Log entries in the in progress section can be truncated before they are committed in some failure scenarios. Consider the scenario where a leader appends a new log entry to an index, but disconnects from the rest of the Raft group before it replicates the new log entry to the other Raft nodes. After the leader heartbeat timeout elapses, the other Raft nodes can elect a new leader and the new leader can append a new log entry to the same log index. Once the previous leader reconnects to the other Raft nodes, it notices that a new leader has appended a new log entry to the same log index. In this case, the client of the initial log entry gets a NotLeaderException. This exception means that the client's operation is not committed and the client can retry its operation on the new leader safely.

Committing log entries

The commit index moves from head to tail. Once a log entry is committed, it is moved to the committed section.

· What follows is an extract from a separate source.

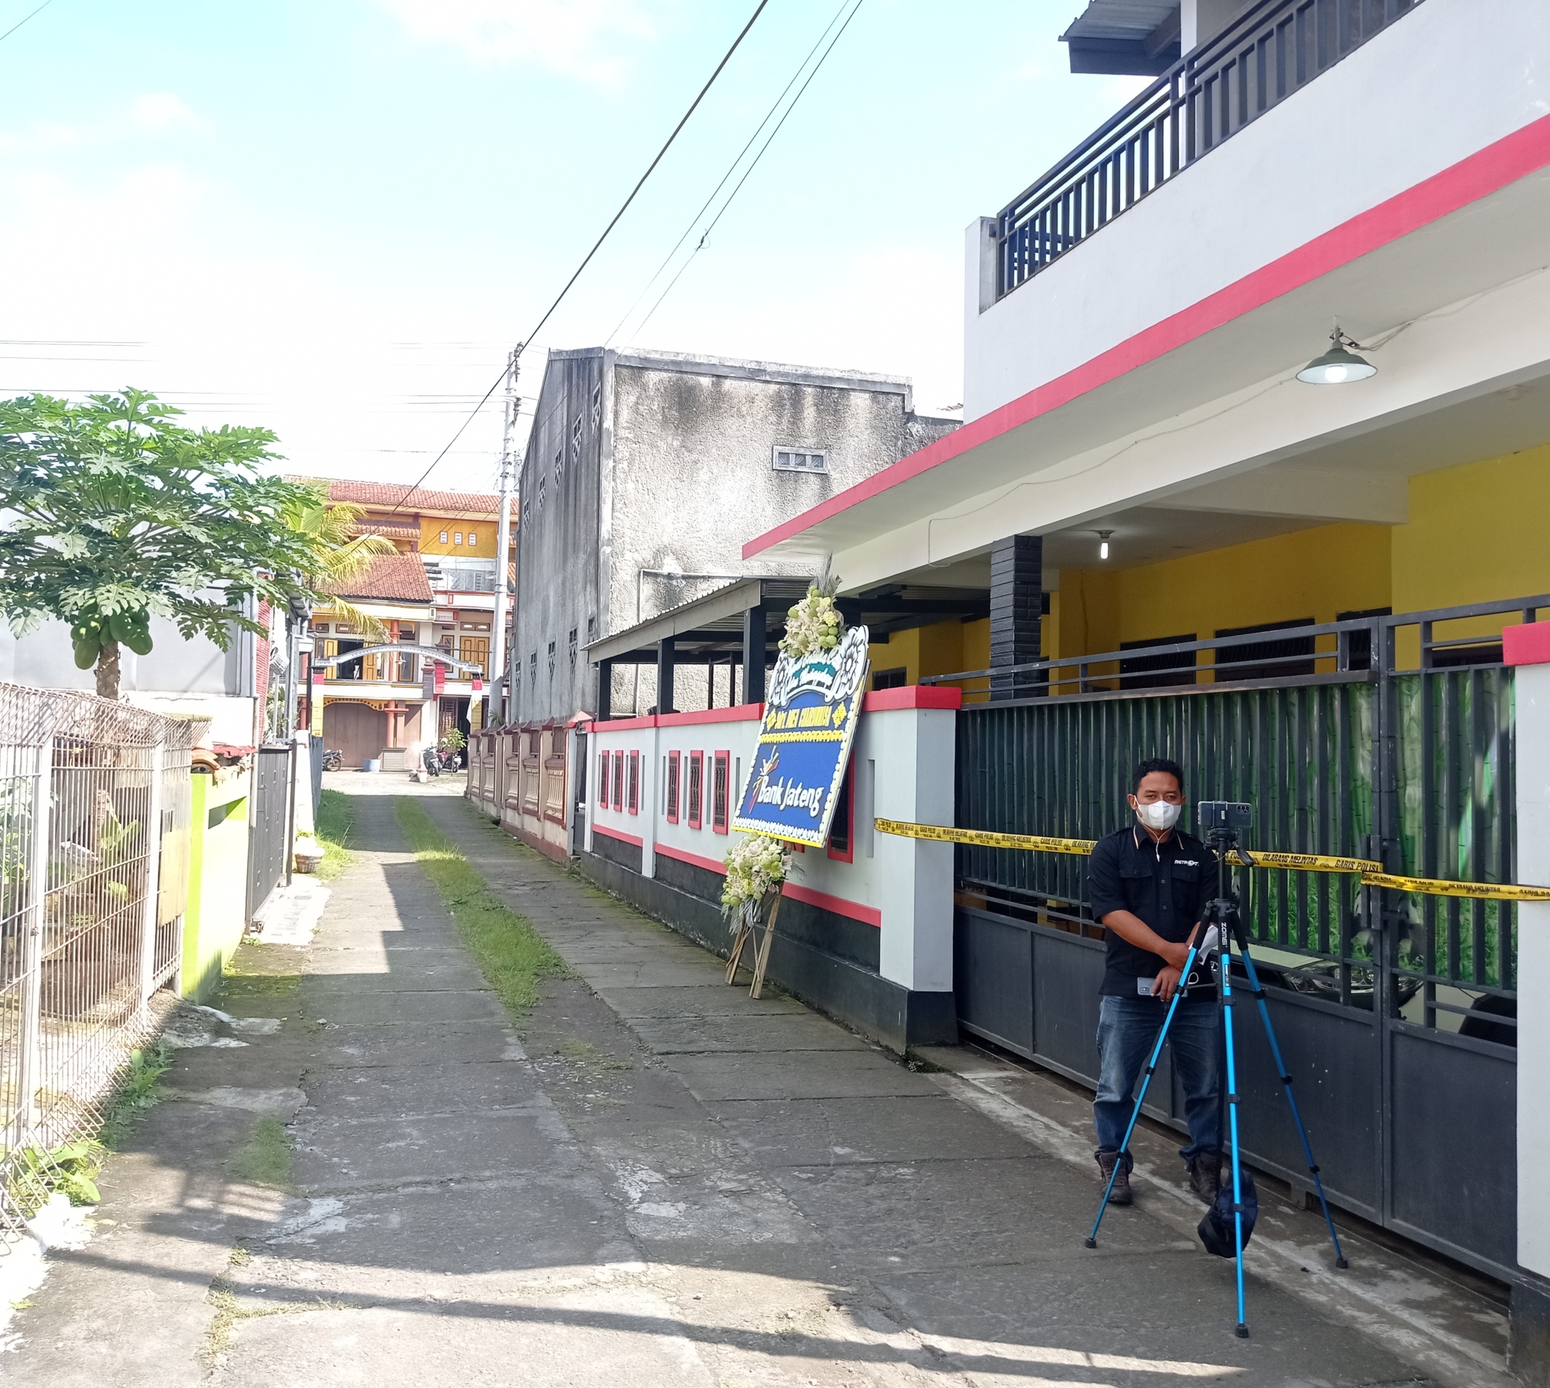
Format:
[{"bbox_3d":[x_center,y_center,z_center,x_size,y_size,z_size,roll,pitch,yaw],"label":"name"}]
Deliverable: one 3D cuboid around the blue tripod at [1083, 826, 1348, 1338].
[{"bbox_3d":[1.362,1.092,4.507,0.822,1.397,0.717,1,-2,9],"label":"blue tripod"}]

A new snapshot is taken from StateMachine when the committed section is full. The size of the committed section is specified by RaftConfig.getCommitCountToTakeSnapshot(). Since all Raft nodes are created with the same config, they take snapshots at the same log indices. For instance, when RaftConfig.getCommitCountToTakeSnapshot() is 10000, Raft nodes take snapshots at log indices: 10000, 20000, 30000, and so on. This deterministic behaviour enables a snapshotting optimization which we will cover later.

Truncating committed log entries after snapshots

Recall that log entries are committed once they are replicated to the majority. When a leader Raft node decides to take a snapshot, there can be some Raft nodes that have not received the recently committed log entries yet. If the leader immediately deletes all log entries preceding the snapshot, it may need to send a snapshot to those Raft nodes instead of the recent log entries. MicroRaft applies a simple heuristic to prevent this situation. Upon taking a new snapshot, the leader Raft node checks the smallest match index of the minority followers. If the difference between the leader's commit index and the smallest follower match index is less than 0.1 * RaftConfig.getCommitCountToTakeSnapshot(), the leader moves all log entries after that match index to the snapshotted section. If there is no such follower, i.e., all minority followers are far behind, the leader truncates all log entries preceding the snapshotted log index.

Followers apply the same heuristic with a slight difference. Since followers do not know each other's match indices, when a follower Raft node takes a snapshot, it moves the 0.1 * RaftConfig.getCommitCountToTakeSnapshot() log entries preceding the snapshot index to the snapshotted section. This behaviour is useful in case the current leader crashes and a follower becomes the new leader just after it takes a snapshot.

Assume that RaftConfig.getCommitCountToTakeSnapshot() is 1000 and the current commit index is 5000. If there is any follower whose match index is greater than or equal to 4500 when the leader takes a snapshot, the leader moves the log entries after that match index into the snapshotted area. Otherwise, the leader truncates all log entries preceding 5000. When a follower takes a snapshot, it moves the log entries between 4500 and 5000 into the snapshotted area.

Amortizing the cost of disk writes

RaftStore is designed to amortize the cost of disk writes. RaftStore has 2 methods to reflect changes in RaftLog to disk: RaftStore.persistLogEntry() and RaftStore.truncateLogEntriesFrom(). Both of these methods are called before a log entry is committed. RaftStore implementations are allowed to buffer disk writes caused by these methods instead of immediately flushing them. There is also a third method to flush all buffered disk writes: RaftStore.flush(). When this method is called by Raft node, the RaftStore implementation must guarantee the durability of all buffered writes on the disk.

Since flushing typically involves costly fsync calls on the kernel level, MicroRaft amortizes the cost of disk writes by performing multiple RaftStore.persistLogEntry() calls before a RaftStore.flush() call.

Wrap up

In this article, we explored the details of MicroRaft's log implementation. Next, we will investigate how MicroRaft realizes log replication.